CPU times: total: 0 ns
Wall time: 11.7 ms



Since it does not use the index to aid in the search, using a wildcard at the beginning of a pattern necessitates a full table scan. We should rather utilise a trailing wildcard (`%` at the end of the operator) to search for text at the beginning of a field. This will take advantage of any existing indexing.

## Avoid using functions when searching for patterns
Let's say we also wanted to return the origin and departure delay of all flights from a specific origin. 
 
### Inefficient query

In [15]:
%%time
%%sql

SELECT Origin, DepDelay 
FROM flights
WHERE LOWER(Origin) = 'las'
LIMIT 7000;

 * sqlite:///flights.db
Done.
CPU times: total: 172 ms
Wall time: 247 ms


### Efficient query

In [16]:
%%time
%%sql

WITH CTE AS
(SELECT LOWER(Origin) Origin_lower, DepDelay FROM flights)

SELECT * FROM CTE WHERE Origin_lower = 'las'
LIMIT 7000;

 * sqlite:///flights.db
Done.
CPU times: total: 172 ms
Wall time: 373 ms


If we use functions when searching for patterns, the index-based optimisations can’t be used. 
One alternative method is to use CTEs instead.

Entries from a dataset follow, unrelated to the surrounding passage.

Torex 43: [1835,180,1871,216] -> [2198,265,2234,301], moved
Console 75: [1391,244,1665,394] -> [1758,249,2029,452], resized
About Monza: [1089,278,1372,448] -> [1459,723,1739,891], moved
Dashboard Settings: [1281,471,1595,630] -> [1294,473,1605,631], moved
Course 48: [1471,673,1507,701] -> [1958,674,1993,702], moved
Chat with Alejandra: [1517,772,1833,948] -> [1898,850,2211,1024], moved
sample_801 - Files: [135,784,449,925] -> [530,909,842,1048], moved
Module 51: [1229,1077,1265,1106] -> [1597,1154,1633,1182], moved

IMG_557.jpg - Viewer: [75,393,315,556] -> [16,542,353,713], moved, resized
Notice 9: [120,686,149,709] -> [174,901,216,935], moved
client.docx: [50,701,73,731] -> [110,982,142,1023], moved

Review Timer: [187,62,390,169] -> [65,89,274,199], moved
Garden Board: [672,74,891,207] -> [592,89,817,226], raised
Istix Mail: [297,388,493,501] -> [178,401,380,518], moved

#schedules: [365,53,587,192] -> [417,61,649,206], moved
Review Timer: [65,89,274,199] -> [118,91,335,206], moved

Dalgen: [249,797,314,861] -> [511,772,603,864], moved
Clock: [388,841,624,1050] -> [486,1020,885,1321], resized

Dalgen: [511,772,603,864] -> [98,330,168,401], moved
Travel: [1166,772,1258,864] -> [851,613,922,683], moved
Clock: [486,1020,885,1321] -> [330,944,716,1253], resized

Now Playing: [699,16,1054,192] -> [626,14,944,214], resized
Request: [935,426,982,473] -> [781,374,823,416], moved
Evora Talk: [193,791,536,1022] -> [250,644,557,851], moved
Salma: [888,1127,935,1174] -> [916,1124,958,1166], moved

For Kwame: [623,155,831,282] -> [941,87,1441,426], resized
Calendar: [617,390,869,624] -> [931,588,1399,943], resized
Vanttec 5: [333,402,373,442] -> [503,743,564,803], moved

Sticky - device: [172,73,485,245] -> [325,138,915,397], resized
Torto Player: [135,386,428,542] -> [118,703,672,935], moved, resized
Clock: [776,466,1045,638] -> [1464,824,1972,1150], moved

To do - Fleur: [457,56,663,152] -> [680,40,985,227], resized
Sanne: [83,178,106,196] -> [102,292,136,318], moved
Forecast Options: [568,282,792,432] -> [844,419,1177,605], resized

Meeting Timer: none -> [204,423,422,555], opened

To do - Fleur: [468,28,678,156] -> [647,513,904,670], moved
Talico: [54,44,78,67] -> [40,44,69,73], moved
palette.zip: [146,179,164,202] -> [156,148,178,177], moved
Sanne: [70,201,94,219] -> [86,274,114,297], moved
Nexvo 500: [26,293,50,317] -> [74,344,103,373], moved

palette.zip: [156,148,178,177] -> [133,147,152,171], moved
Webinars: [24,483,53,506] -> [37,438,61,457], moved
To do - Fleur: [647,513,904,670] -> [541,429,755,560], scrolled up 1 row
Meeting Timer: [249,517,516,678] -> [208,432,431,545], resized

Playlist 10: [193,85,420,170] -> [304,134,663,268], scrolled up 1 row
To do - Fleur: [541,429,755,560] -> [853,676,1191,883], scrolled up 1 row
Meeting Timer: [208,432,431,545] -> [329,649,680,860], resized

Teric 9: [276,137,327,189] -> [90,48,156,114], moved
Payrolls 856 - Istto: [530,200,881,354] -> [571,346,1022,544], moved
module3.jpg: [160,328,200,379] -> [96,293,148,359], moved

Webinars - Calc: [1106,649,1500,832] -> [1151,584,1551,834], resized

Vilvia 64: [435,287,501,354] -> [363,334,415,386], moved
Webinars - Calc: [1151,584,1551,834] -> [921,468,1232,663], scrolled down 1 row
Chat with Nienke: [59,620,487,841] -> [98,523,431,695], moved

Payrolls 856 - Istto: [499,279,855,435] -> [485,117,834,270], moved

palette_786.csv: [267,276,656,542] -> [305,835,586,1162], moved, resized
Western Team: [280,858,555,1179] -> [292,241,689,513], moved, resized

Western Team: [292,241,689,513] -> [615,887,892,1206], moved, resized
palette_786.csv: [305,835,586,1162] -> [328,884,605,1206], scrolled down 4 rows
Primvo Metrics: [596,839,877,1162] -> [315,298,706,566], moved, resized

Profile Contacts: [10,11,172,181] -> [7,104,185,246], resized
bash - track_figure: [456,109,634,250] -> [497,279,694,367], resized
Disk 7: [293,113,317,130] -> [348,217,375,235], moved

## Avoid using calculated fields in the JOIN and WHERE clauses

Suppose we want to return the flights where the departure delay was more than 20% of the flight time. We would need to calculate the value of 20% of the `AirTime` column and then compare that to the `DepDelay` column for each row.
 
### Inefficient query

In [17]:
%%time
%%sql

SELECT TailNum, DepDelay
FROM flights
WHERE AirTime/5 < DepDelay
LIMIT 5000;

 * sqlite:///flights.db
Done.
CPU times: total: 0 ns
Wall time: 36.3 ms


### Efficient query

In [18]:
%%time
%%sql

WITH CTE AS 
(SELECT AirTime/5 as fifth_time, DepDelay, TailNum FROM flights)

SELECT TailNum, DepDelay 
FROM CTE
WHERE CTE.fifth_time < CTE.DepDelay
LIMIT 5000;

 * sqlite:///flights.db
Done.
CPU times: total: 31.2 ms
Wall time: 23.4 ms


Calculated fields in `JOIN` and `WHERE` clauses also prevent indices from being used. CTEs can be used instead as well.